Why do you have the multiplicative identity, when the product here is made from two multipliers? The multiplicative identity I know is the element $e$ satisfies $e\cdot x=x$. But from what I understand from the book, it is the $x\cdot y=e$, and it's not required to have $y=x^{-1}$. Further more, $e=1\in\mathbb{R}$, but $x$ and $y$ are not. He explicitly says that the stat is number.
So can this happens? Is is actually be true, or am I misread him?
This is a table of how the rule works (the X letter in SEX row is irrelevant, not a multiplier):
It is unclear why $1$, not $0$, is the identity, but yes, the product of both multiplier should be a number so that it can be multiplied with other numbers later on.
From the sample, it appears the scheme is that the value for each gamete can be a stat, or a multiplier. However both stats and multipliers are just real numbers.

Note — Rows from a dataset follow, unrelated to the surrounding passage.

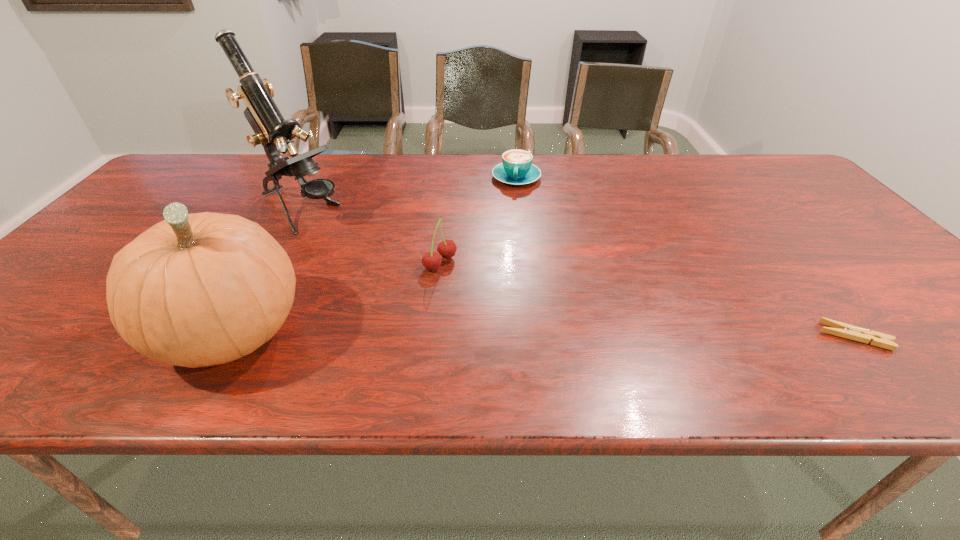
Locate an element on the screen. The image size is (960, 540). vacant position located through the eyepiece of the microscope is located at coordinates (343, 233).

This screenshot has width=960, height=540. I want to click on vacant region located through the eyepiece of the microscope, so click(348, 235).

Find the location of `vacant space located with the handle on the right side of the cappuccino`. vacant space located with the handle on the right side of the cappuccino is located at coordinates click(512, 210).

Identify the location of vacant space located 0.090m with the handle on the right side of the cappuccino. The width and height of the screenshot is (960, 540). (513, 206).

Locate an element on the screen. The height and width of the screenshot is (540, 960). vacant point located 0.080m with the handle on the right side of the cappuccino is located at coordinates (513, 204).

Identify the location of free region located 0.200m on the surface of the third object from right to left. (522, 308).

Where is `blank space located 0.210m on the surface of the third object from right to left`? blank space located 0.210m on the surface of the third object from right to left is located at coordinates (526, 310).

The width and height of the screenshot is (960, 540). Identify the location of vacant space located on the surface of the third object from right to left. (492, 292).

This screenshot has height=540, width=960. Identify the location of microscope at the far edge. (271, 130).

The width and height of the screenshot is (960, 540). In order to click on cappuccino that is positioned at the far edge in this screenshot , I will do `click(516, 168)`.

My first thought is that when the gametes are combined, two stats combine to whichever stat is higher. A stat and a multiplier combine to the product of the two, and two multipliers combine to 1. The problem with this idea is that it doesn't explain why two Dexterities of 14 combine to 14, while two Intelligences of 14 combine to 15. Either there is a typo, or there is some addtional rule that treats Dexterity and Intelligence differently.
As for why two multipliers combine to 1 instead of 0. He evidently chose to do that because multipliers act by multiplying. But if there is nothing to multiply (because both entries are multipliers, not stats), then it defaults to the identity. Since these are about multiplying, it is the multiplicative identity that they default to.
In other words, it is a somewhat arbitrary choice he made to handle a weakness in his scheme. Since it is his scheme, he can make whatever choice he wants.